More importantly, ask the question as to how you can qualify your transactions for the target interchange price. Some companies perform really well in configuring and coordinating the technology needed to minimize your company’s credit card expenses. Don’t miss out on cool tools or the ability to pass along the data needed to reduce costs through better-qualified transactions.
Older technology and the endpoint solution used, may not understand the card type used and not prompt for or pass for instance a purchase order number, just one data point required to achieve the target interchange on purchase and business cards. If you are not sending this data, the target interchange for a Business-2-Business (B2B) transaction is missed.
Why is this important? Well, 90% of your credit card acceptance expense is made up of interchange and card assessments, while approximately 10% of the cost is attributed to processor expense.

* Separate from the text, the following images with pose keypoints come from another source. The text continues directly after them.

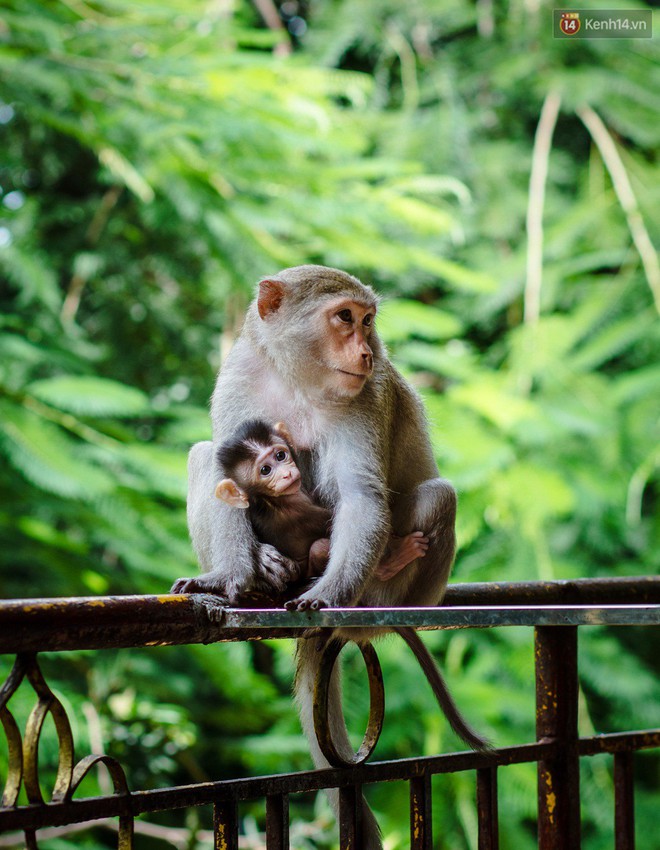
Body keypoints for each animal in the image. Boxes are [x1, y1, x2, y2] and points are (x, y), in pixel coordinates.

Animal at [214, 418, 428, 588]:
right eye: (265, 470)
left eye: (280, 455)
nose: (286, 474)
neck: (272, 500)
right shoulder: (299, 510)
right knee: (320, 546)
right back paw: (394, 559)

In many cases, the expense due to downgraded transactions can dwarf any other processing expense. Interchange pricing is typically quoted in basis points. Let’s take the example of business and purchasing cards, and for every qualifying B2B transaction you accept, you could be paying up to 75 basis points in downgrade fees. This creates an opportunity to save thousands of dollars depending on your card type mix and interchange qualification level.
There are endpoint solutions, payment gateways and integrated payments providers available in the market that use updated technology, and have an understanding of the interchange price categories to identify and pass the qualifying bits of data needed to ensure that your card acceptance expense is optimized. These types of companies can dramatically reduce the fees associated with interchange downgrades and overall payment processing expense.
Certain industries qualify for attractive target interchange categories, as the card brands wish to incentivize growth in specific industries, including Nonprofits and Service industries. Properly configuring your account to take advantage of these incentives can save a considerable amount of money in card acceptance expense. For instance, Nonprofit organizations qualify for target interchange pricing roughly .30% less than a typical eCommerce business. This equals 30 cents on every hundred dollars processed and can quickly add up! You may be surprised to learn American Express also offers incentivized rates for certain industries as well. Ask questions, find out if you qualify for any incentive programs and confirm you’re correctly configured for your business type and card acceptance.
The final element is the acquirer’s, remember sometimes referred to as a processor, pricing proposal. Basis points, monthly fees, and transaction costs make up the last 10% of the card acceptance expense. When reviewing your proposal, look for fees such as “club”, “portal” or “security“ (outside of PCI) as these may represent hidden costs that add up quickly. Review your gateway and checkout statements as well. These costs may be billed separately and could represent a layer of expense that can be eliminated by using an integrated payments provider, saving you at least 5 to 10 cents on every transaction.